In February 2003, I published a report on the NHS funding of long term, or continuing, care. It highlighted problems with the application of local eligibility criteria and with the national guidance framework. This had resulted in actual or potential injustice to some disabled and elderly people, who were paying for their own care when the NHS should have paid for it. I recommended that strategic health authorities and primary care trusts should take steps to remedy retrospectively any injustice and that the Department of Health should clarify its guidance and provide support to the NHS bodies concerned in carrying out that work.

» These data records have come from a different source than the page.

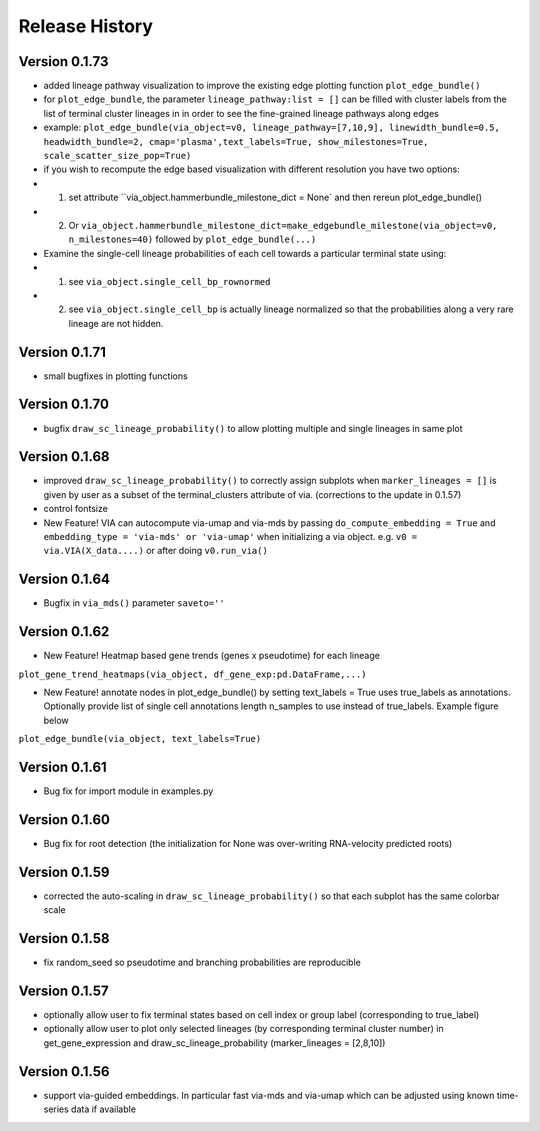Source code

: Release History
===============

Version 0.1.73
-------------
- added lineage pathway visualization to improve the existing edge plotting function ``plot_edge_bundle()``
- for ``plot_edge_bundle``, the parameter ``lineage_pathway:list = []`` can be filled with cluster labels from the list of terminal cluster lineages in in order to see the fine-grained lineage pathways along edges 
- example:  ``plot_edge_bundle(via_object=v0, lineage_pathway=[7,10,9], linewidth_bundle=0.5, headwidth_bundle=2, cmap='plasma',text_labels=True, show_milestones=True, scale_scatter_size_pop=True)``
- if you wish to recompute the edge based visualization with different resolution you have two options:
- 1. set attribute ``via_object.hammerbundle_milestone_dict = None` and then rereun plot_edge_bundle()
- 2. Or ``via_object.hammerbundle_milestone_dict=make_edgebundle_milestone(via_object=v0, n_milestones=40)`` followed by ``plot_edge_bundle(...)``

- Examine the single-cell lineage probabilities of each cell towards a particular terminal state using: 
- 1. see ``via_object.single_cell_bp_rownormed``
- 2. see ``via_object.single_cell_bp`` is actually lineage normalized so that the probabilities along a very rare lineage are not hidden. 

.. raw:: html

  <img src="https://github.com/ShobiStassen/VIA/blob/master/Figures/Toy3_lineage_path_edgebundle.png?raw=true" width="600px" align="center" </a>


Version 0.1.71
-------------
- small bugfixes in plotting functions

Version 0.1.70
-------------
- bugfix ``draw_sc_lineage_probability()`` to allow plotting multiple and single lineages in same plot

Version 0.1.68
-------------
- improved ``draw_sc_lineage_probability()`` to correctly assign subplots when ``marker_lineages = []`` is given by user as a subset of the terminal_clusters attribute of via. (corrections to the update in 0.1.57)
- control fontsize
- New Feature! VIA can autocompute via-umap and via-mds by passing ``do_compute_embedding = True`` and ``embedding_type = 'via-mds' or 'via-umap'`` when initializing a via object. e.g. ``v0 = via.VIA(X_data....)`` or after doing ``v0.run_via()``

Version 0.1.64
-------------
- Bugfix in ``via_mds()`` parameter ``saveto=''``

Version 0.1.62
-------------
- New Feature! Heatmap based gene trends (genes x pseudotime) for each lineage 
``plot_gene_trend_heatmaps(via_object, df_gene_exp:pd.DataFrame,...)``

- New Feature! annotate nodes in plot_edge_bundle() by setting text_labels = True uses true_labels as annotations. Optionally provide list of single cell annotations length n_samples to use instead of true_labels. Example figure below
``plot_edge_bundle(via_object, text_labels=True)``

.. raw:: html

  <img src="https://github.com/ShobiStassen/VIA/blob/master/Figures/milestoneplot_withannots.png?raw=true" width="600px" align="center" </a>

Version 0.1.61
-------------
- Bug fix for import module in examples.py

Version 0.1.60
-------------
- Bug fix for root detection (the initialization for None was over-writing RNA-velocity predicted roots)

Version 0.1.59
-------------
- corrected the auto-scaling in ``draw_sc_lineage_probability()`` so that each subplot has the same colorbar scale

Version 0.1.58
-------------
- fix random_seed so pseudotime and branching probabilities are reproducible

Version 0.1.57
-------------
- optionally allow user to fix terminal states based on cell index or group label (corresponding to true_label)
- optionally allow user to plot only selected lineages (by corresponding terminal cluster number) in get_gene_expression and draw_sc_lineage_probability (marker_lineages = [2,8,10])

Version 0.1.56
-------------
- support via-guided embeddings. In particular fast via-mds and via-umap which can be adjusted using known time-series data if available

Following our report, more people claimed retrospective funding than were initially expected. We recognise that considerable efforts and resources have been expended in dealing with these cases, which have raised the profile of an important area of health care. In a written statement to the House of Commons on 16 September 2004, Dr Stephen Ladyman, the Parliamentary Secretary of State for Community, said that around 20% of those cases reviewed by the end of July 2004 were found to be eligible for full funding and the NHS expected to pay around £180 million in restitution. However, we have received, and continue to receive, numerous complaints about continuing care - almost 4,000 in all since February 2003. Many of the complainants are themselves frail, elderly people who have been trying unsuccessfully to obtain and understand the criteria for funding continuing care in their area and find out whether or not their spouse or relative will qualify. Complaints have arisen partly because of a lack of available information about how to go about getting an assessment for continuing care funding and partly because of the significant delays in carrying out the retrospective reviews; it looks unlikely to me that all 28 strategic health authorities will completely clear the backlog by the end of 2004. I have also received many complaints about the process for carrying out reviews, the reasonableness of the decisions reached and delays in providing agreed restitution.
Evidence from these complaints suggests to me that it is in the public interest to lay this further report before Parliament in accordance with Section 14(4)(b) of the Health Service Commissioners Act 1993 (www).. These complaints reveal some persistent problems at the heart of the continuing care framework. First, it has become clear that the absence of clear and consistent national criteria for continuing care funding has resulted in much confusion and potential inequity in the way strategic health authorities made decisions on patients' continuing health care needs. Secondly, NHS bodies need further support and guidance from the Department of Health to ensure all new requests for continuing care are decided promptly and properly and according to a national framework.
My main concern (once we are reasonably satisfied that no-one has been wrongly denied funding) is to look to the future. I welcome the outline commitment to commission the development of a national consistent approach to assessment for fully funded NHS continuing care given by Dr Ladyman in a written statement to the House of Commons on 9 December and hope that it addresses all the shortcomings identified in this report. The independent review commissioned by the Department endorses the recommendations in this report and their findings closely match what we have found in the complaints to my Office. We both identify the need for national criteria; accredited assessment tools; training for NHS staff; better record keeping and documentation; and assurance that people who should have had their case reviewed have not been overlooked. In the short term, the process of retrospective reviews needs to be promptly and thoroughly completed. Some people have already had to wait far too long. Longer term, much learning has come out of the reviews and this should inform future work on continuing care both nationally and locally. The ultimate goal must be to secure the foundations for fair and equitable treatment of those who are entitled to NHS funding of their long-term care.